Prep 20 mins
Cook 1 hr
This is a very normal giblet gravy but has one added ingredient that makes it quite unusual (and good) compared to anything I've ever tasted elsewhere
- turkey giblets, including liver, gizzard, heart, neck
- 1⁄2 cup all-purpose flour
- 1⁄2 cup butter or 1⁄2 cup shortening
- 4 hard-boiled eggs
- 3 -4 cups chicken broth
- 1 teaspoon Kitchen Bouquet
- salt and pepper
- Boil the giblets until tender. Strip meat from neck and finely chop giblets in food processor or blender.
- Melt butter or shortening in sauce pan and add flour.

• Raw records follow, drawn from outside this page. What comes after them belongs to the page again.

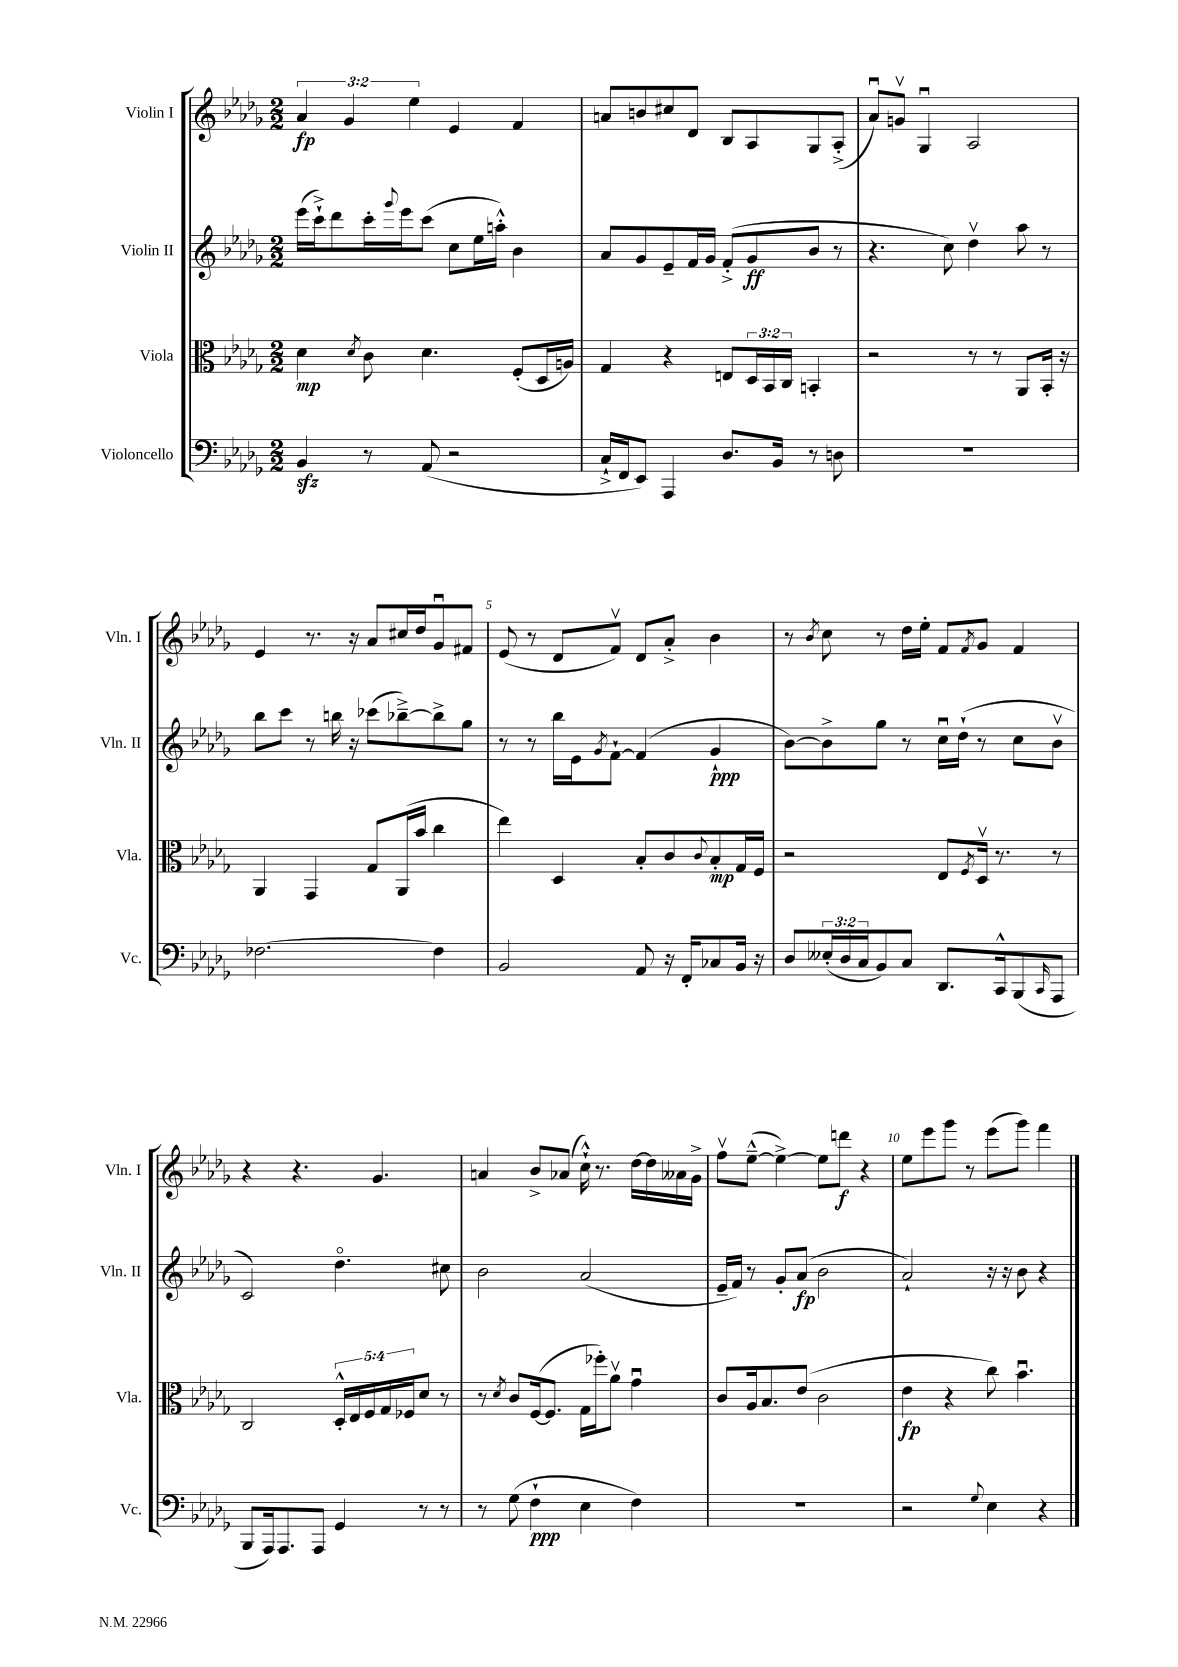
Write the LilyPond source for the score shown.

<<
\new StaffGroup <<
\new Staff = "s0" \with { instrumentName = "Violin I" shortInstrumentName = "Vln. I" } {
    \clef treble \key des \major \numericTimeSignature \time 2/2 \override Staff.TupletNumber.text = #tuplet-number::calc-fraction-text
    \tuplet 3/2 { aes'4\fp ges'4 ees''4 } ees'4 f'4 |
    a'8 b'8 cis''8 des'8 bes8 aes8 ges8 aes8-.->( |
    aes'8\downbow) g'8\upbow ges4\downbow aes2 |
    ees'4 r8. r16 aes'8 cis''16 des''16 ges'8\downbow fis'8 |
    ees'8( r8 des'8 f'8\upbow) des'8 aes'8-.-> bes'4 |
    r8 \acciaccatura { bes'8 } c''8 r8 des''16 ees''16-. f'8 \acciaccatura { f'8 } ges'8 f'4 |
    r4 r4. ges'4. |
    a'4 bes'8-> aes'8( c''16-!-^) r8. des''16~ des''16 aeses'16 ges'16-> |
    f''8\upbow ees''8~---^( ees''4~->) ees''8 d'''8\f r4 |
    ees''8 ees'''8 ges'''8 r8 ees'''8( ges'''8) f'''4 \bar "|." |
}
\new Staff = "s1" \with { instrumentName = "Violin II" shortInstrumentName = "Vln. II" } {
    \clef treble \key des \major \numericTimeSignature \time 2/2
    ees'''16( c'''16-!->) des'''8 c'''16-. \appoggiatura { ges'''8 } ees'''16 c'''8( c''8 ees''16 a''16-.-^) bes'4 |
    aes'8 ges'8 ees'8-- f'16 ges'16 f'8-.->( ges'8\ff bes'8 r8 |
    r4. c''8) des''4\upbow aes''8 r8 |
    bes''8 c'''8 r8 b''16 r16 ces'''8( bes''8~--->) bes''8-> ges''8 |
    r8 r8 bes''16 ees'16 \acciaccatura { ges'8 } f'8~-! f'4( ges'4-!\ppp |
    bes'8~) bes'8-> ges''8 r8 c''16\downbow des''16-!( r8 c''8 bes'8\upbow |
    c'2) des''4.\flageolet cis''8 |
    bes'2 aes'2( |
    ees'16-- f'16) r8 ges'8-. aes'8\fp( bes'2 |
    aes'2-!) r16 r16 bes'8 r4 \bar "|." |
}
\new Staff = "s2" \with { instrumentName = "Viola" shortInstrumentName = "Vla." } {
    \clef alto \key des \major \numericTimeSignature \time 2/2 \override Staff.TupletNumber.text = #tuplet-number::calc-fraction-text
    des'4\mp \acciaccatura { des'8 } c'8 des'4. f8-.( des16 a16) |
    ges4 r4 e8 \tuplet 3/2 { des16 bes,16 c16 } b,4-. |
    r2 r8 r8 aes,8 bes,16-. r16 |
    aes,4 ges,4 ges8 aes,16( bes'16 c''4 |
    ees''4) des4 bes8-. c'8 \appoggiatura { c'8 } bes8-.\mp ges16 f16 |
    r2 ees8 \acciaccatura { f8 } des16\upbow r8. r8 |
    c2 \tuplet 5/4 { des16-.-^ ees16 f16 ges16 fes16 } des'8 r8 |
    r8 \acciaccatura { des'8 } c'8 f16~( f8. ges16 fes''16-.) aes'8\upbow ges'4\downbow |
    c'8 aes16 bes8. ees'8( c'2 |
    ees'4\fp r4 c''8) bes'4.\downbow \bar "|." |
}
\new Staff = "s3" \with { instrumentName = "Violoncello" shortInstrumentName = "Vc." } {
    \clef bass \key des \major \numericTimeSignature \time 2/2 \override Staff.TupletNumber.text = #tuplet-number::calc-fraction-text
    bes,4\sfz r8 aes,8( r2 |
    c16-!-> f,16 ees,8) aes,,4 des8. bes,16 r8 d8 |
    R1 |
    fes2.~ fes4 |
    bes,2 aes,8 r16 f,16-. ces8 bes,16 r16 |
    des8 \tuplet 3/2 { eeses16-.( des16 c16 } bes,8) c8 des,8. c,16-^ bes,,8( \grace { c,16 } aes,,8 |
    bes,,8 aes,,16) aes,,8. aes,,8 ges,4 r8 r8 |
    r8 ges8( f4-!\ppp ees4 f4) |
    R1 |
    r2 \appoggiatura { ges8 } ees4 r4 \bar "|." |
}
>>
>>
\layout { \context { \Score \override BarNumber.break-visibility = ##(#f #t #t) barNumberVisibility = #(every-nth-bar-number-visible 5) } }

Brown it to a light to medium brown then add broth and wisk to desired consistency.
- Add chopped eggs, giblets, salt and pepper and finally; add the Kitchen Bouquet seasoning sauce, which is the key to making my "Dad's" gravy.
Howdy neighbor! Your Daddy's gravy is excellent! Perfect consistency, the giblets and egg ratio is spot on for the amount of gravy, and the Kitchen Bouquet gave it the right color. I don't boil my giblets I dice them up and fry them well in a little oil. The tasty blackened bits add a lot of flavor. I have my turkey carcass simmering making a rich stock which I will freeze and use at Christmas when I make this again instead of using purchased chicken stock. I bet you a dollar that is going to be some kick butt gravy. I can't find any fault what-so-ever with this recipe. Good stuff.